_ACTIVITY:_
Leave out the pictures and output the data verbatim.

_INPUT DATA:_
************

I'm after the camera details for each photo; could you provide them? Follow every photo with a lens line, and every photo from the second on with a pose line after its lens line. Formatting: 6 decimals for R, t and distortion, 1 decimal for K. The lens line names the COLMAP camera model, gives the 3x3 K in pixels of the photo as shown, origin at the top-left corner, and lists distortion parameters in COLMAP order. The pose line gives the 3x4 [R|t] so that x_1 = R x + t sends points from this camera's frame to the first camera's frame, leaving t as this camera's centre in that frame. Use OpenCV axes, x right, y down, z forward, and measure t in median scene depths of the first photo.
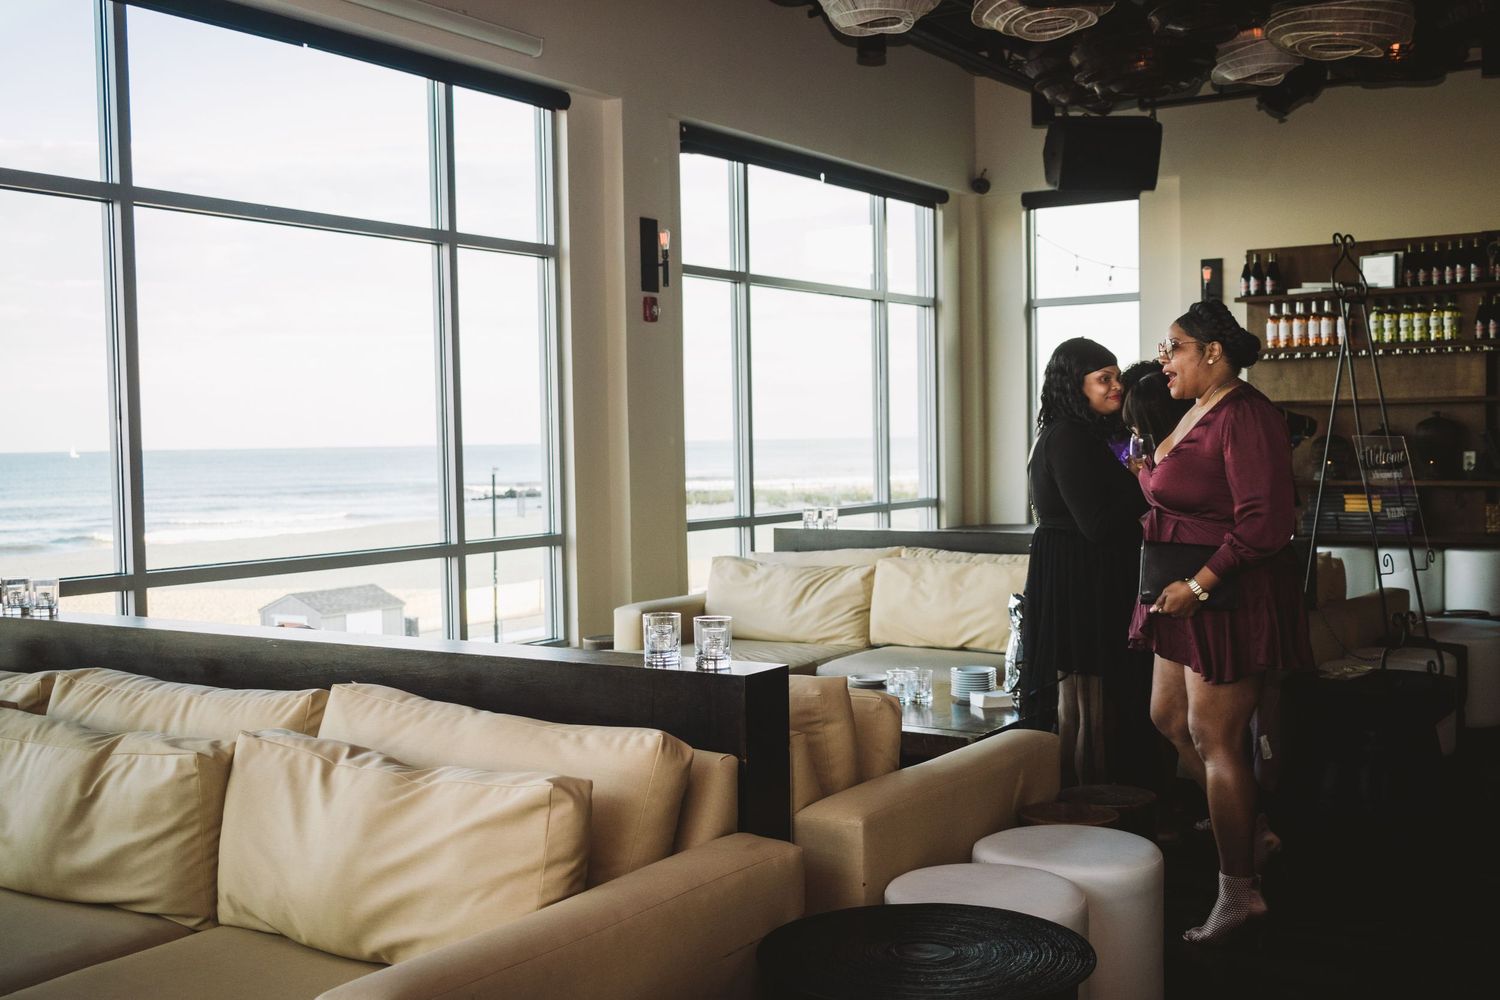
lens RADIAL K [[1618.4, 0, 750.0], [0, 1618.4, 500.0], [0, 0, 1]] dist [0.010185, 0.016297]
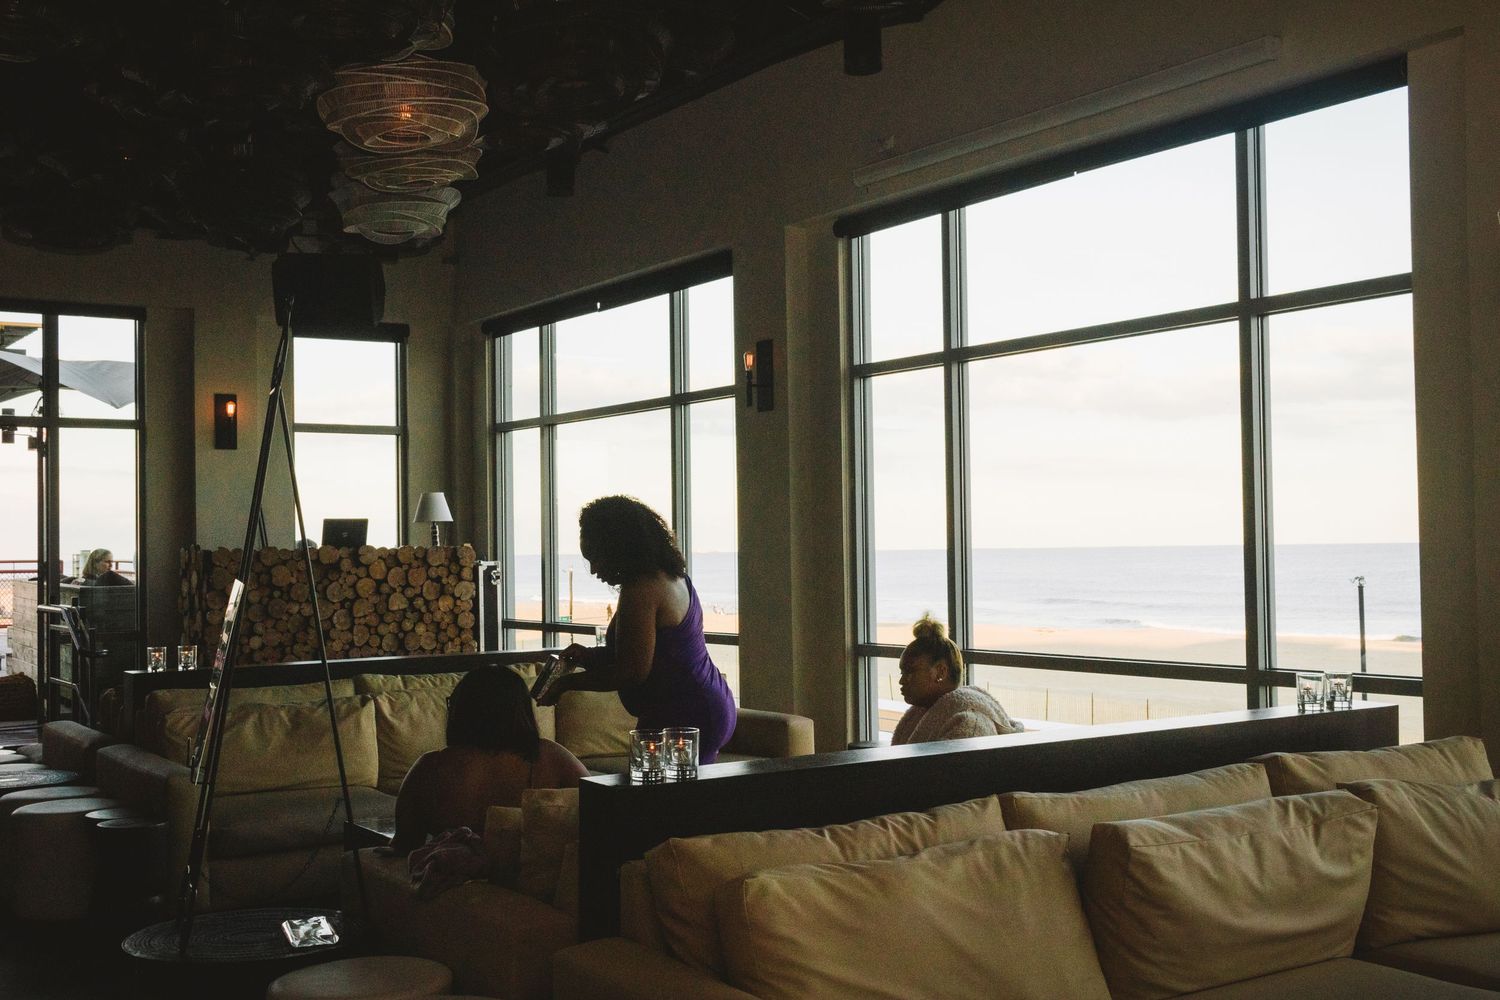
lens RADIAL K [[1618.4, 0, 750.0], [0, 1618.4, 500.0], [0, 0, 1]] dist [0.010185, 0.016297]
pose [[-0.418538, -0.008983, -0.908155, 0.778740], [-0.017807, 0.999840, -0.001683, -0.061788], [0.908025, 0.015467, -0.418631, 1.254223]]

************

_REPLY TO THE EXERCISE:_
I'm after the camera details for each photo; could you provide them? Follow every photo with a lens line, and every photo from the second on with a pose line after its lens line. Formatting: 6 decimals for R, t and distortion, 1 decimal for K. The lens line names the COLMAP camera model, gives the 3x3 K in pixels of the photo as shown, origin at the top-left corner, and lists distortion parameters in COLMAP order. The pose line gives the 3x4 [R|t] so that x_1 = R x + t sends points from this camera's frame to the first camera's frame, leaving t as this camera's centre in that frame. Use OpenCV axes, x right, y down, z forward, and measure t in median scene depths of the first photo.
lens RADIAL K [[1618.4, 0, 750.0], [0, 1618.4, 500.0], [0, 0, 1]] dist [0.010185, 0.016297]
lens RADIAL K [[1618.4, 0, 750.0], [0, 1618.4, 500.0], [0, 0, 1]] dist [0.010185, 0.016297]
pose [[-0.418538, -0.008983, -0.908155, 0.778740], [-0.017807, 0.999840, -0.001683, -0.061788], [0.908025, 0.015467, -0.418631, 1.254223]]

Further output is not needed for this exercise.